Before the recent covert operation that led to the arrest of its leaders—Abu Bara’a and Mahmud al-Nigeri— locals knew the group as “Mamuda.”
However, there are diverse opinions about the group’s affiliation. Some experts linked it to Darul Salam, an isolated group evicted from Niger State in 2009. However, the recent covert operation revealed that the group is identified as Ansaru.
Before this operation, many jihadi researchers with whom our reporter has been finding an answer to the question of the group’s affiliation believed that it was linked to JNIM. Although there was no evidence that JNIM operates in Nigeria, the Sahelian group has claimed attacks near Nigeria’s border with Benin.
An independent jihadi researcher, Brant Philip, told PREMIUM TIMES that the Mr Mamuda-led group could have a “peaceful relationship with JNIM as their territorial bases occupy the same area around Kainji reserve and lake.”
Mr Philip said cross-border activities like transporting and trafficking of weapons and fuel around the border area could be taking place between the groups.
Taiwo Adebayo, a Lake Chad Basin researcher at the Institute for Security Studies (ISS), shared a similar view, disputing claims that the Mamuda-led group is linked to Darul Salam.
“The group is largely Ansaru,” Mr Adebayo said. “There are possibilities that some remnant of the Darul Salam joined forces with Boko Haram’s Sadiku in Shiroro, Niger State, after they were dispersed in Niger.”

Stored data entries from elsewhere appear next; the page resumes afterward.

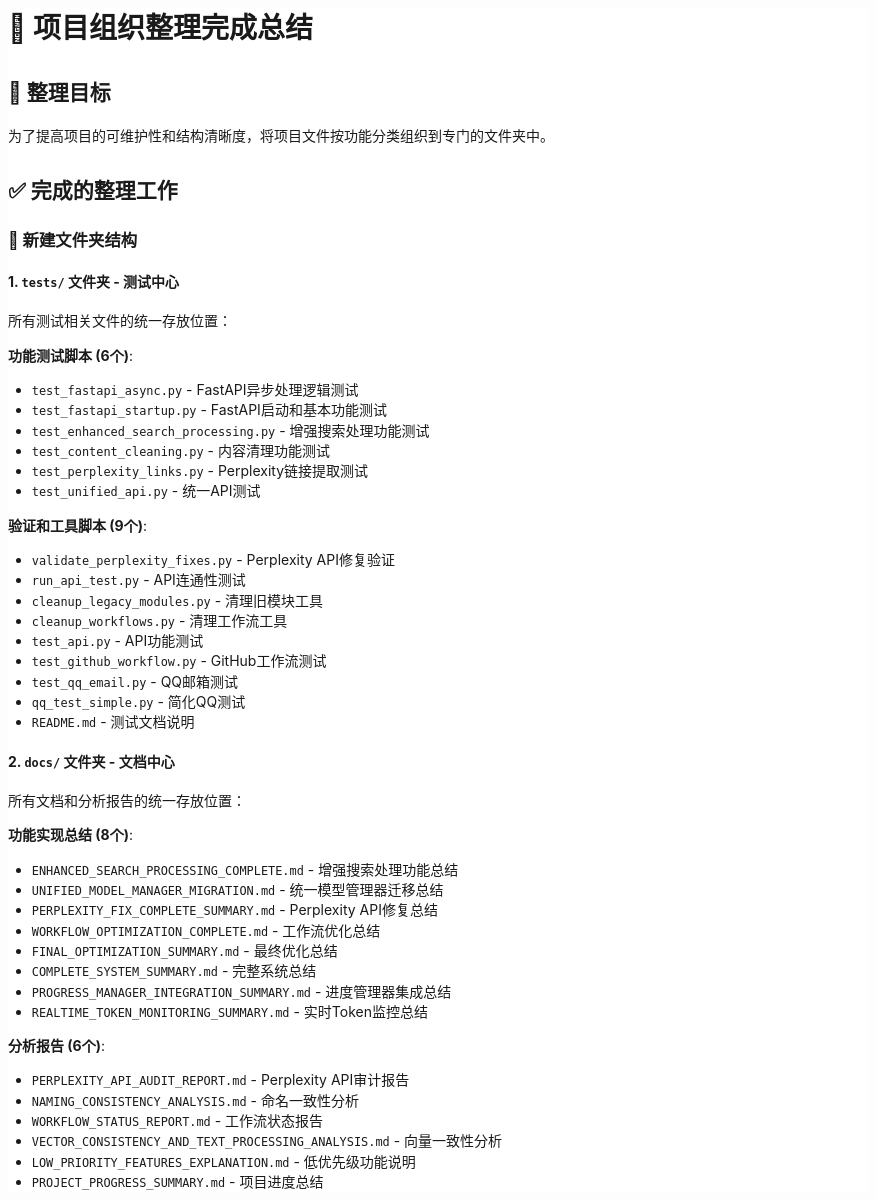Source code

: # 📁 项目组织整理完成总结

## 🎯 整理目标

为了提高项目的可维护性和结构清晰度，将项目文件按功能分类组织到专门的文件夹中。

## ✅ 完成的整理工作

### 📂 新建文件夹结构

#### 1. **`tests/` 文件夹** - 测试中心
所有测试相关文件的统一存放位置：

**功能测试脚本 (6个)**:
- `test_fastapi_async.py` - FastAPI异步处理逻辑测试
- `test_fastapi_startup.py` - FastAPI启动和基本功能测试  
- `test_enhanced_search_processing.py` - 增强搜索处理功能测试
- `test_content_cleaning.py` - 内容清理功能测试
- `test_perplexity_links.py` - Perplexity链接提取测试
- `test_unified_api.py` - 统一API测试

**验证和工具脚本 (9个)**:
- `validate_perplexity_fixes.py` - Perplexity API修复验证
- `run_api_test.py` - API连通性测试
- `cleanup_legacy_modules.py` - 清理旧模块工具
- `cleanup_workflows.py` - 清理工作流工具
- `test_api.py` - API功能测试
- `test_github_workflow.py` - GitHub工作流测试
- `test_qq_email.py` - QQ邮箱测试
- `qq_test_simple.py` - 简化QQ测试
- `README.md` - 测试文档说明

#### 2. **`docs/` 文件夹** - 文档中心
所有文档和分析报告的统一存放位置：

**功能实现总结 (8个)**:
- `ENHANCED_SEARCH_PROCESSING_COMPLETE.md` - 增强搜索处理功能总结
- `UNIFIED_MODEL_MANAGER_MIGRATION.md` - 统一模型管理器迁移总结
- `PERPLEXITY_FIX_COMPLETE_SUMMARY.md` - Perplexity API修复总结
- `WORKFLOW_OPTIMIZATION_COMPLETE.md` - 工作流优化总结
- `FINAL_OPTIMIZATION_SUMMARY.md` - 最终优化总结
- `COMPLETE_SYSTEM_SUMMARY.md` - 完整系统总结
- `PROGRESS_MANAGER_INTEGRATION_SUMMARY.md` - 进度管理器集成总结
- `REALTIME_TOKEN_MONITORING_SUMMARY.md` - 实时Token监控总结

**分析报告 (6个)**:
- `PERPLEXITY_API_AUDIT_REPORT.md` - Perplexity API审计报告
- `NAMING_CONSISTENCY_ANALYSIS.md` - 命名一致性分析
- `WORKFLOW_STATUS_REPORT.md` - 工作流状态报告
- `VECTOR_CONSISTENCY_AND_TEXT_PROCESSING_ANALYSIS.md` - 向量一致性分析
- `LOW_PRIORITY_FEATURES_EXPLANATION.md` - 低优先级功能说明
- `PROJECT_PROGRESS_SUMMARY.md` - 项目进度总结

Mr Adebayo said the leader of Darul Salam was made to sign an undertaking that his group would not take part in any violence after his arrest in 2009.
“When [another] Darul Salam resurfaced in Nasarawa and was dislodged, the leader came out publicly to deny his involvement,” Mr Adebayo continued. “So there is no clarity of what Darul Salam is, and there is also not enough evidence to link the [Mamuda-led] group to them.”
Ribadu’s crackdown and Ansaru’s leadership arrests
The recent covert operation that led to the arrest of Abu Bara’a and Mahmud al-Nigeri, the leaders of the Ansaru, was officially confirmed by National Security Adviser Nuhu Ribadu on 16 August.
Mr Ribadu, whose office has recorded tremendous counterterrorism successes since his appointment by President Tinubu, described the arrests as part of a broader counterterrorism strategy aimed at dismantling jihadist networks operating in Nigeria’s forest reserves.
Security experts believe the capture of these commanders marks one of the most significant blows to Ansaru. However, concerns remain that their dispersed foot soldiers, if not curtailed, could regroup or return to banditry, further deteriorating the security situation in the area.
From Wawa to Kamuku, the story of Nigeria’s forests is no longer about biodiversity but survival. Unless local grievances are addressed and cross-border security strengthened, the once-safe parks like the Kainji and Kamuku risk becoming the next Sahelian stronghold of al-Qaeda and Islamic State, including their affiliate—ISWAP and Lakurawa.